You don’t need facts to create these narratives—you just need imagination, insecurity, and maybe a poorly timed scroll through old tagged photos on Instagram. What you’re doing is projective distortion—taking your inner fears and painting them onto someone else’s past.

Your partner’s ex is no longer a real person. She’s a Frankenstein’s monster of everything you fear you are not. And that kind of ghost doesn’t leave just because he says, “Babe, I don’t even remember what she looked like.”

How Anxiety Hijacks Your Body (and Your Sex Life)

When this kind of anxiety kicks in, the body responds like there’s an actual threat. Cortisol, the stress hormone, floods your system. This diverts blood flow away from non-essential activities (like arousal, lubrication, orgasm) and toward survival.

Your prefrontal cortex kicks into hyperdrive: overthinking, analyzing, predicting. And your amygdala, the brain’s fear center, begins whispering lies: “He’s comparing you.” “You’re second best.” “You’ll never measure up.”

The result? You check out. Emotionally, sexually, and sometimes physically. A moment that could have been tender, connected, and delicious becomes a mental Olympics of not-enoughness.

The Way Out: Rewriting the Internal Narrative

So how do you stop obsessing over his past lovers’ bodies and sexual skillsets? Here are some therapeutic, evidence-backed, and slightly irreverent tools:

  1. Ask yourself: What am I afraid of? Often, the fear isn’t about her—it’s about being replaceable, forgettable, or unworthy. Naming the core fear helps you move from spiraling to processing.

  2. Challenge the story. If your brain says, “She probably did X better,” respond with, “And yet, he’s here. Now. With me. Choosing me.” Use facts to fight fiction.

  3. Practice erotic mindfulness. According to Dr. Lori Brotto’s research, women who practice mindful awareness during sex report significantly lower sexual anxiety and higher satisfaction. So instead of picturing his ex's perky everything, focus on your sensations, your pleasure, your connection.

  4. Build sexual self-esteem. Confidence isn’t about being the “best” he’s ever had—it’s about showing up authentically. Cultivate your own erotic identity, through solo play, fantasy, communication, or even sex-positive literature and workshops. Your sexuality isn’t a competition. It’s an experience.

  5. Talk about it (if it helps). You don’t need to interrogate him about every past partner. But a loving, honest conversation about your feelings can bring intimacy and reassurance. Bonus: it also reminds him how deeply you care.

  6. Stop giving her so much power. She’s not in your relationship. She’s not in your bed. And unless you’re accidentally dating a scrapbooker, he’s not reliving every ex-lover's highlight reel. He’s with you. And he wants this moment, not a memory.

A Final Word from Your Future, Chill Self

Someday, you’re going to look back and laugh at the time you almost ruined a perfectly good orgasm because of a woman who no longer even has the same phone number.
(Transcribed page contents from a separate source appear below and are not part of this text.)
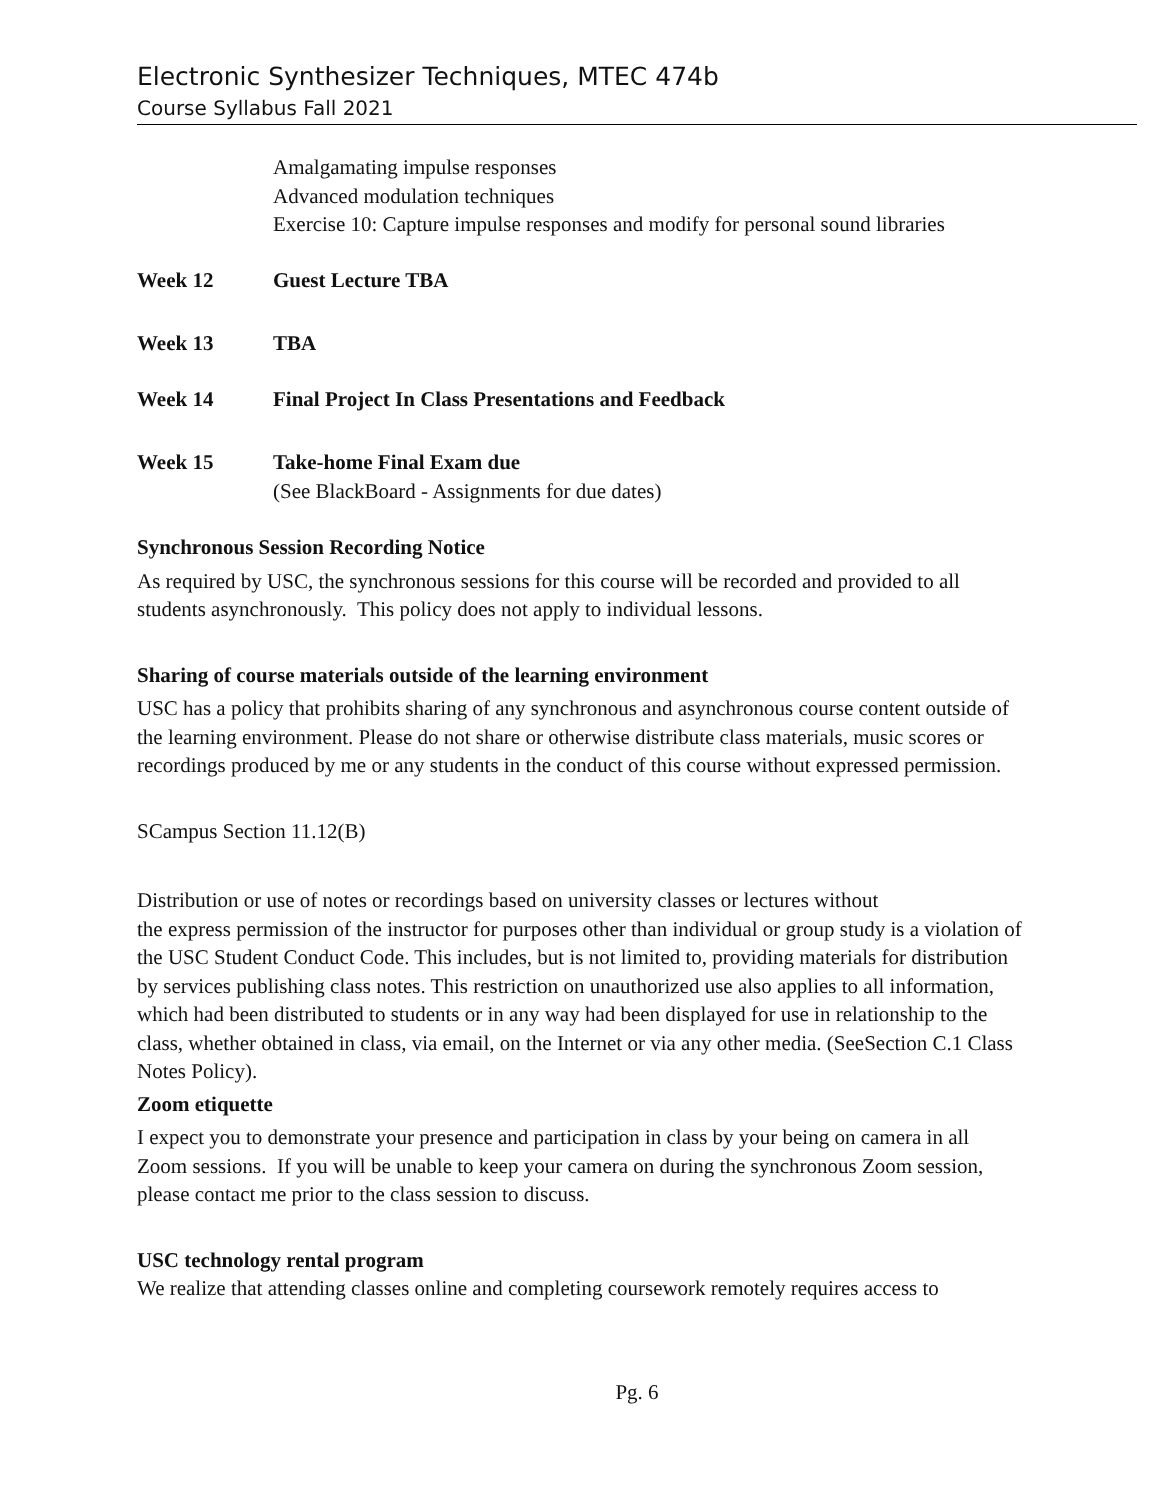Electronic Synthesizer Techniques, MTEC 474b
Course Syllabus Fall 2021
Amalgamating impulse responses
Advanced modulation techniques
Exercise 10: Capture impulse responses and modify for personal sound libraries
Week 12 Guest Lecture TBA
Week 13 TBA
Week 14 Final Project In Class Presentations and Feedback
Week 15 Take-home Final Exam due
(See BlackBoard - Assignments for due dates)
Synchronous Session Recording Notice
As required by USC, the synchronous sessions for this course will be recorded and provided to all students asynchronously. This policy does not apply to individual lessons.
Sharing of course materials outside of the learning environment
USC has a policy that prohibits sharing of any synchronous and asynchronous course content outside of the learning environment. Please do not share or otherwise distribute class materials, music scores or recordings produced by me or any students in the conduct of this course without expressed permission.
SCampus Section 11.12(B)
Distribution or use of notes or recordings based on university classes or lectures without
the express permission of the instructor for purposes other than individual or group study is a violation of the USC Student Conduct Code. This includes, but is not limited to, providing materials for distribution by services publishing class notes. This restriction on unauthorized use also applies to all information, which had been distributed to students or in any way had been displayed for use in relationship to the class, whether obtained in class, via email, on the Internet or via any other media. (SeeSection C.1 Class Notes Policy).
Zoom etiquette
I expect you to demonstrate your presence and participation in class by your being on camera in all Zoom sessions. If you will be unable to keep your camera on during the synchronous Zoom session, please contact me prior to the class session to discuss.
USC technology rental program
We realize that attending classes online and completing coursework remotely requires access to
Pg. 6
You’ll realize your worth was never measured in cup size, vocal tone, or past bedroom performance.

You are not someone’s “after” to someone else’s “before.” You are a full, present, real-time experience—one your partner wants to have again and again, not compare on a spreadsheet.

So shake off the ghosts, reclaim your body, and make sex a place of presence, not performance. Because when you stop competing with a past that doesn’t even exist anymore, you free yourself to experience the joy, connection, and confidence that comes with the now.

Breathe deep, show up boldly, and let the Afterglow begin.